• **Aim**:
Extract every line below, copying each one word for word with no changes.

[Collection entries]
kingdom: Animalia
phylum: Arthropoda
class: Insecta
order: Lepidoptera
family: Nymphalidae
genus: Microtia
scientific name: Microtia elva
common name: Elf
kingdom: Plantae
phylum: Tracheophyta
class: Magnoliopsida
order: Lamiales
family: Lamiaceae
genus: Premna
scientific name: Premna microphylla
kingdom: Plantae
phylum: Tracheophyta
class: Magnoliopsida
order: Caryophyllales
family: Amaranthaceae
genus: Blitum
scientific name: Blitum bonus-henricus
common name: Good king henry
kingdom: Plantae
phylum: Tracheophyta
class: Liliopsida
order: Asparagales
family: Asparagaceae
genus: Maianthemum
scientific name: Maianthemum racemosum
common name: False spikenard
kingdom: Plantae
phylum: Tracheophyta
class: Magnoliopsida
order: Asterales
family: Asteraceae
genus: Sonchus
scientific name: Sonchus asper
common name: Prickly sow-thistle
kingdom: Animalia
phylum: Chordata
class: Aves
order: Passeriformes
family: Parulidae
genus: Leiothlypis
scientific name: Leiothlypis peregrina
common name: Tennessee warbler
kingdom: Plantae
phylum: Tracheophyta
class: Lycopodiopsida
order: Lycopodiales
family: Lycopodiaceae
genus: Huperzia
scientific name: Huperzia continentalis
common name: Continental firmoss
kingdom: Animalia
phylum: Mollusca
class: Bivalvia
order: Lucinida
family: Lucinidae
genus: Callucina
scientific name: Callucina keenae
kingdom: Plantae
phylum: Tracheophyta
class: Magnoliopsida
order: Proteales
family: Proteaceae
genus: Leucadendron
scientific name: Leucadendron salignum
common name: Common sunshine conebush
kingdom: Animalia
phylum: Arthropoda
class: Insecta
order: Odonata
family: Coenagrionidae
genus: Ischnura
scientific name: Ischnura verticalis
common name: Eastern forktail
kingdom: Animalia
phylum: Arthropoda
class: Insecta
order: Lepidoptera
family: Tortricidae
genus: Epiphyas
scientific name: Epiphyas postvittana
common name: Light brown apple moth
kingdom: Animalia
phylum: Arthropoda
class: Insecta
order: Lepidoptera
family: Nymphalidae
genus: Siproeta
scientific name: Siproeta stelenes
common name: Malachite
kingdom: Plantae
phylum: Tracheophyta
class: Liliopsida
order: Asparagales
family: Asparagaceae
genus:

• **Exercise answer**:
kingdom: Animalia
phylum: Arthropoda
class: Insecta
order: Lepidoptera
family: Nymphalidae
genus: Microtia
scientific name: Microtia elva
common name: Elf
kingdom: Plantae
phylum: Tracheophyta
class: Magnoliopsida
order: Lamiales
family: Lamiaceae
genus: Premna
scientific name: Premna microphylla
kingdom: Plantae
phylum: Tracheophyta
class: Magnoliopsida
order: Caryophyllales
family: Amaranthaceae
genus: Blitum
scientific name: Blitum bonus-henricus
common name: Good king henry
kingdom: Plantae
phylum: Tracheophyta
class: Liliopsida
order: Asparagales
family: Asparagaceae
genus: Maianthemum
scientific name: Maianthemum racemosum
common name: False spikenard
kingdom: Plantae
phylum: Tracheophyta
class: Magnoliopsida
order: Asterales
family: Asteraceae
genus: Sonchus
scientific name: Sonchus asper
common name: Prickly sow-thistle
kingdom: Animalia
phylum: Chordata
class: Aves
order: Passeriformes
family: Parulidae
genus: Leiothlypis
scientific name: Leiothlypis peregrina
common name: Tennessee warbler
kingdom: Plantae
phylum: Tracheophyta
class: Lycopodiopsida
order: Lycopodiales
family: Lycopodiaceae
genus: Huperzia
scientific name: Huperzia continentalis
common name: Continental firmoss
kingdom: Animalia
phylum: Mollusca
class: Bivalvia
order: Lucinida
family: Lucinidae
genus: Callucina
scientific name: Callucina keenae
kingdom: Plantae
phylum: Tracheophyta
class: Magnoliopsida
order: Proteales
family: Proteaceae
genus: Leucadendron
scientific name: Leucadendron salignum
common name: Common sunshine conebush
kingdom: Animalia
phylum: Arthropoda
class: Insecta
order: Odonata
family: Coenagrionidae
genus: Ischnura
scientific name: Ischnura verticalis
common name: Eastern forktail
kingdom: Animalia
phylum: Arthropoda
class: Insecta
order: Lepidoptera
family: Tortricidae
genus: Epiphyas
scientific name: Epiphyas postvittana
common name: Light brown apple moth
kingdom: Animalia
phylum: Arthropoda
class: Insecta
order: Lepidoptera
family: Nymphalidae
genus: Siproeta
scientific name: Siproeta stelenes
common name: Malachite
kingdom: Plantae
phylum: Tracheophyta
class: Liliopsida
order: Asparagales
family: Asparagaceae
genus:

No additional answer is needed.